Jello Poke Cake
1.5 Cup All-Purpose Flour 1 Pack (3 oz / 85g) Jello 1 Cup Vanilla Ice Cream 3 Eggs 1 Cup Milk 1/3 Cup Sugar 1 Tsp Baking Powder 1/2 Cup Vegetable Oil 1/4 Tsp Vanilla Extract Preparations: None. Directions: 1- Beat the eggs until stiff. 2- Whisk in the sugar. 3- Stir in vegetable oil, vanilla extract, milk, and baking powder. 4- Gradually, whisk in the flour. 5- Transfer the batter to a bakeware. 6- Preheat oven to 350º F (177º C), bake the cake for 35 minutes. 7- Remove the cake from oven and make wholes into the cake. 8- Allow the cake to cool down. 9- Dissolve the jello in one cup of boiling water. 10- Stir in the ice cream. 11- Pour the mixture over the cake. 12- Keep the cake in refrigerator for at least 4 hours.

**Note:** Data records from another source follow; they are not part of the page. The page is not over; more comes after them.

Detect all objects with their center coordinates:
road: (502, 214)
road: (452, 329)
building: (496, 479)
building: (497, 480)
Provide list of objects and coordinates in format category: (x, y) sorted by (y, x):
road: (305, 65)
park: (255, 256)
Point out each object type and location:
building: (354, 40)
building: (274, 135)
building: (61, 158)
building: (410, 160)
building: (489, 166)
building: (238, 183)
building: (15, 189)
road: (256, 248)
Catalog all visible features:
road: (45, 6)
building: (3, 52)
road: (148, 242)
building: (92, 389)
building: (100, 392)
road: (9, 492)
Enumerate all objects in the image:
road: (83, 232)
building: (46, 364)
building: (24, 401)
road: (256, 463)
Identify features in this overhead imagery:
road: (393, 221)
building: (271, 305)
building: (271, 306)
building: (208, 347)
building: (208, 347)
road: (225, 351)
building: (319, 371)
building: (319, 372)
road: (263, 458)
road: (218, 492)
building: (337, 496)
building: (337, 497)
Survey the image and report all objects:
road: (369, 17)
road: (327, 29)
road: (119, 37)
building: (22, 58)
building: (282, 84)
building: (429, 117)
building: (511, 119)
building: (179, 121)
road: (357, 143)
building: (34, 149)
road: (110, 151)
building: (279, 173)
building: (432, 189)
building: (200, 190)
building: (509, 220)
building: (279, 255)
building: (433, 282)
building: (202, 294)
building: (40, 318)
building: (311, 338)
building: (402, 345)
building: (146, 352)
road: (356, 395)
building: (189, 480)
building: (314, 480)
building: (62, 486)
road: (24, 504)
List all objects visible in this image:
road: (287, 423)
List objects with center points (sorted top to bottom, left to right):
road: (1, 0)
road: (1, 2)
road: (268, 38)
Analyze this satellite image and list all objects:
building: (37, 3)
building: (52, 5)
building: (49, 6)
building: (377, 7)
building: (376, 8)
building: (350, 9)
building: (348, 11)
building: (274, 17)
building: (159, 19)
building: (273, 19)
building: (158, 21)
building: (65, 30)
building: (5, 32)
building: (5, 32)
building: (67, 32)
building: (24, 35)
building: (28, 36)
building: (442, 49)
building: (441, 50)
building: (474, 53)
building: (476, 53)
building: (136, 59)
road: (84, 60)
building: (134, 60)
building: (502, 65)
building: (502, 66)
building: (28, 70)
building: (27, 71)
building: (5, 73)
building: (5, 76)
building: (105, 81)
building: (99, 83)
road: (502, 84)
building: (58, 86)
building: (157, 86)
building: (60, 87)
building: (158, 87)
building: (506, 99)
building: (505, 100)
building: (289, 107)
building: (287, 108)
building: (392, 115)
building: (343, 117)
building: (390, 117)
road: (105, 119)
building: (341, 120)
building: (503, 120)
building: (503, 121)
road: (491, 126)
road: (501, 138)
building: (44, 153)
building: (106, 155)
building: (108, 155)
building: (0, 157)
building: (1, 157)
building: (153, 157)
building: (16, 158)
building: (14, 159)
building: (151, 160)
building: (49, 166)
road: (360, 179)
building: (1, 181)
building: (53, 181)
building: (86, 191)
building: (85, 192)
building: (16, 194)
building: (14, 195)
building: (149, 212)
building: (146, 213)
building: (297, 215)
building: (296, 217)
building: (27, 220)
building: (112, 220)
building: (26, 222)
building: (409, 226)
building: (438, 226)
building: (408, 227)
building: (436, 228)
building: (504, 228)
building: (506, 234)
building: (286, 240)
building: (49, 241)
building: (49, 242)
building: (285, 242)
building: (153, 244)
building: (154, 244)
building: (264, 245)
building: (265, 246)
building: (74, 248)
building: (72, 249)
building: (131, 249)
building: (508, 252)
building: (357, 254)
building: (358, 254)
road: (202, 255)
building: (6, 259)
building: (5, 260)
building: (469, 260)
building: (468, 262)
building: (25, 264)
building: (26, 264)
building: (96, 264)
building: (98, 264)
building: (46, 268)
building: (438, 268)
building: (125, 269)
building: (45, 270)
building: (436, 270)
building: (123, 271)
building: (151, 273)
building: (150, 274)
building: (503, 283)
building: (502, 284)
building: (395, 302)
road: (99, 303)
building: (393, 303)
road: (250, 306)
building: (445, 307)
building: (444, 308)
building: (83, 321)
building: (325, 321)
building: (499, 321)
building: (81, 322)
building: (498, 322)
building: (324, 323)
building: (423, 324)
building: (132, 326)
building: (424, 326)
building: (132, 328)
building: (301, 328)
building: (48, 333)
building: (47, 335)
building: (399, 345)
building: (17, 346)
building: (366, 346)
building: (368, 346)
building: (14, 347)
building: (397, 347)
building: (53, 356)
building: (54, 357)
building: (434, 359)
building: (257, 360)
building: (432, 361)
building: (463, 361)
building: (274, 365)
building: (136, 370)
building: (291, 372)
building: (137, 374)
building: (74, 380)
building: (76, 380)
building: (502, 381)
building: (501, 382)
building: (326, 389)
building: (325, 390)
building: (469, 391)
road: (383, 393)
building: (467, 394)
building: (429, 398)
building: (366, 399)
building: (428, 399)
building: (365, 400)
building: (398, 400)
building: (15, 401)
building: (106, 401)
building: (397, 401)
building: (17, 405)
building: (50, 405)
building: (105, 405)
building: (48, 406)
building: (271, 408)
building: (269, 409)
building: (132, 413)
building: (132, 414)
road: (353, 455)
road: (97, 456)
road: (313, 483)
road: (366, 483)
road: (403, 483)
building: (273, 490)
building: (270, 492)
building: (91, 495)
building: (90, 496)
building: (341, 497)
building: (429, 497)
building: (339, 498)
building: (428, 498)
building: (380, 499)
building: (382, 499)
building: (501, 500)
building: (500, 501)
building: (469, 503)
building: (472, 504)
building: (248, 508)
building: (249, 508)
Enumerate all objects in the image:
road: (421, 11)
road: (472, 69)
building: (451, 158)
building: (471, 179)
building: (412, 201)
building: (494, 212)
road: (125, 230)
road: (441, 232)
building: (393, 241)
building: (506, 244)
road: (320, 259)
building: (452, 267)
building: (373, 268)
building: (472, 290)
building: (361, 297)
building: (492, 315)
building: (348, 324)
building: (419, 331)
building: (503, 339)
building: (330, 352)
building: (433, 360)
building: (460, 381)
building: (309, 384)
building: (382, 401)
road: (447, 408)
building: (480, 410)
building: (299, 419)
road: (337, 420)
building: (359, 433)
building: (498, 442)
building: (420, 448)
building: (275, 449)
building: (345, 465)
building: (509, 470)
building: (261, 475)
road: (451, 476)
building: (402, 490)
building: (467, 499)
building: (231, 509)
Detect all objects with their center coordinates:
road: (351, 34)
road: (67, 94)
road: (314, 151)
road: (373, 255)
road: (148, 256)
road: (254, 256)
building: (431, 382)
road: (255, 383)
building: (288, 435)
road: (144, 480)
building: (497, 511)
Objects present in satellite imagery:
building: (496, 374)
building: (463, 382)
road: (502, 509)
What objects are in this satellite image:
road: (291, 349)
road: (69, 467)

Jello Poke Cake CALORIES & NUTRITION VALUES
This is an exclusive jello poke cake recipe. Our chef cut the whipping cream layer to cut down on the calories. It makes a delicious dessert and cake with 100 calories less than the traditional jello poke cake. One serving (3.5 oz / 100g) of this jello poke cake recipe has 282 calories (147 calories from fat), 163g total fat (4.3g saturated fat), 65mg cholesterol, 48mg sodium, 147mg potassium, 29.2g total carbohydrates (0.7g dietary fiber, 12.4g sugars), and 5.5g protein. One serving of this jello poke cake recipe has 9 percent calcium and about 7 percent iron.